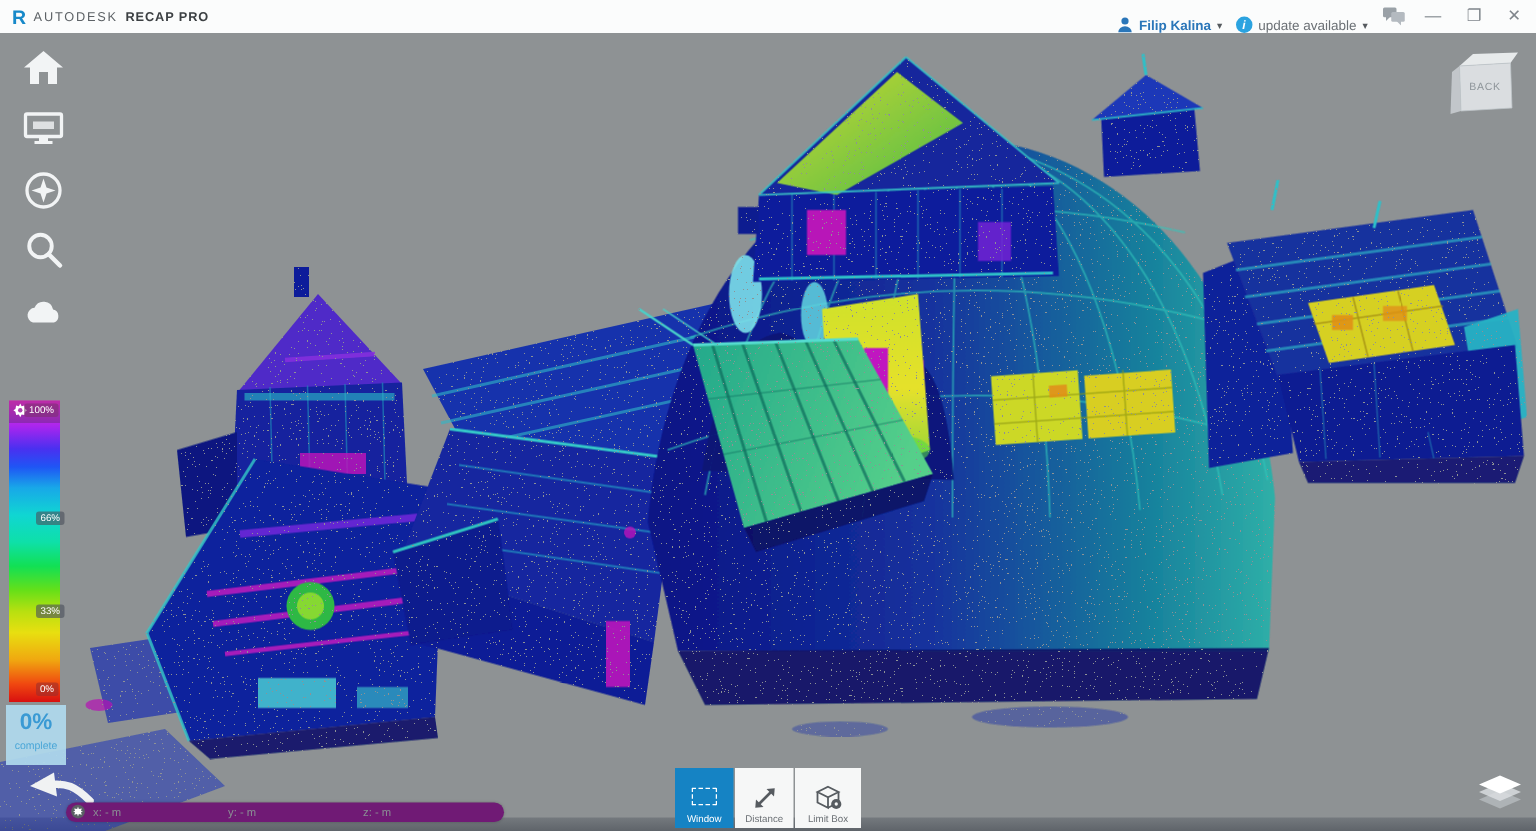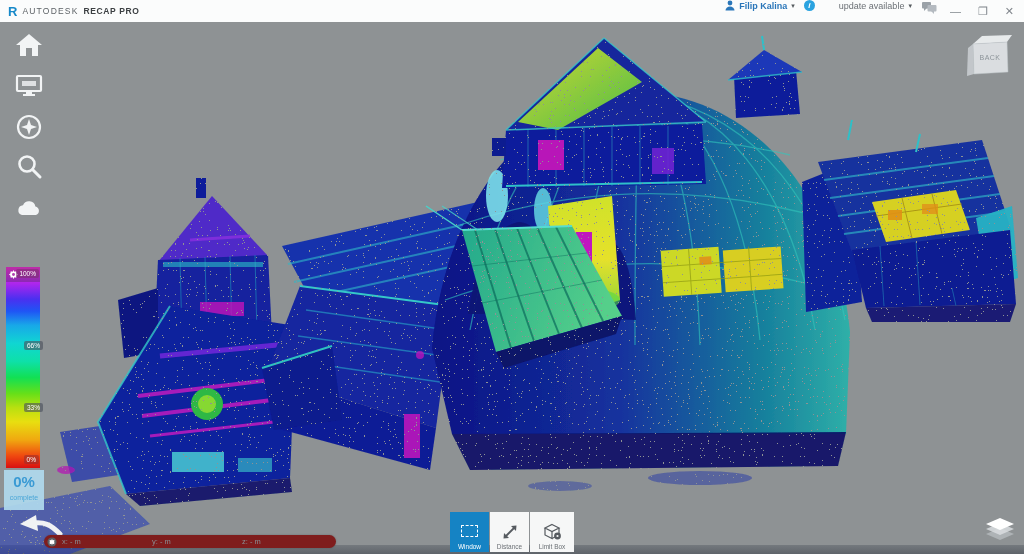--- a/index.html
+++ b/index.html
@@ -13,7 +13,7 @@
   .brand-autodesk { color:#5d6266; font-size:8.5px; letter-spacing:1.2px; font-weight:normal; }
   .brand-product { color:#3c4043; font-size:8.5px; letter-spacing:0.6px; font-weight:bold; }
   .project-title { position:absolute; left:0; right:0; text-align:center; color:#a7acb1; font-size:9px; letter-spacing:1.5px; }
-  .tb-right { position:absolute; right:6px; top:0; height:22px; display:flex; align-items:flex-start; gap:9px; }
+  .tb-right { position:absolute; right:6px; top:0; height:22px; display:flex; align-items:flex-end; gap:9px; }
   .user-chip, .update-chip { display:flex; align-items:center; gap:4px; cursor:pointer; }
   .user-name { color:#2a76b9; font-size:9px; font-weight:bold; }
   .caret { color:#555a5e; font-size:7px; }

____________

■ **EXERCISE GOAL**:
Please return only the lines from the one with "color:#2a76b9; font-size:9px; font-weight:bold;" through the end of the listing, each exactly as written, first and last included.

■ **RESPONSE TO THIS EXERCISE**:
   .user-name { color:#2a76b9; font-size:9px; font-weight:bold; }
   .caret { color:#555a5e; font-size:7px; }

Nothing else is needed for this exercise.